### Provided information
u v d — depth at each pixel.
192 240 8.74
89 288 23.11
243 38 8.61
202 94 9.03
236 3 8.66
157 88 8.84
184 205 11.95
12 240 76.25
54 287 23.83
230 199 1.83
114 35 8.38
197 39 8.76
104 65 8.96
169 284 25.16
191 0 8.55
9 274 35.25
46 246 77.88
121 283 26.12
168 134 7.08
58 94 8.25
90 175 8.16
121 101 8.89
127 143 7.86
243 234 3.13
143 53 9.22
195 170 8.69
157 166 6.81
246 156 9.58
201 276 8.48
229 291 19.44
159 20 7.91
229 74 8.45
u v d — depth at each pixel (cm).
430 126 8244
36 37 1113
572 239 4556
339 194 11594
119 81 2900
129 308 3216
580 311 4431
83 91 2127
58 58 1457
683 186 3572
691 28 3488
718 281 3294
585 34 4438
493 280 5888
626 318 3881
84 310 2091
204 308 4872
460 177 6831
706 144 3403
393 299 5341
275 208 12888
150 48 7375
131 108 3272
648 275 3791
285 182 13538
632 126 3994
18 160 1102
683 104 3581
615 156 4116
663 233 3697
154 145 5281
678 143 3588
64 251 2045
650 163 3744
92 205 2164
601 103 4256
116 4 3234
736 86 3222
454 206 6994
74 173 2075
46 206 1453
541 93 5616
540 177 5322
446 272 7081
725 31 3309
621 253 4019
==
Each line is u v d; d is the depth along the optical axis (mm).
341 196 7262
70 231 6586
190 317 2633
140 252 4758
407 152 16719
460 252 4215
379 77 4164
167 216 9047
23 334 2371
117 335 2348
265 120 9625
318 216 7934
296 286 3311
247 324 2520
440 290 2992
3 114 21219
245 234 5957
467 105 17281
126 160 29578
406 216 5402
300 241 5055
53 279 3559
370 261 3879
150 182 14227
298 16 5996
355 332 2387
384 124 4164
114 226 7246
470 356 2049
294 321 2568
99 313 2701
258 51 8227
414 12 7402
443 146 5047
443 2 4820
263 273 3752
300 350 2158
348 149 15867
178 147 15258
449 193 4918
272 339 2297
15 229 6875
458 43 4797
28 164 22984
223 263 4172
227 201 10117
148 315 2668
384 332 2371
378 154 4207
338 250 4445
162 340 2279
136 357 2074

### Task objective
What is needed is an exact copy of the lines above, from the one containing "678 143 3588" through the one containing "621 253 4019", with nothing added.

### Solution to this exercise
678 143 3588
64 251 2045
650 163 3744
92 205 2164
601 103 4256
116 4 3234
736 86 3222
454 206 6994
74 173 2075
46 206 1453
541 93 5616
540 177 5322
446 272 7081
725 31 3309
621 253 4019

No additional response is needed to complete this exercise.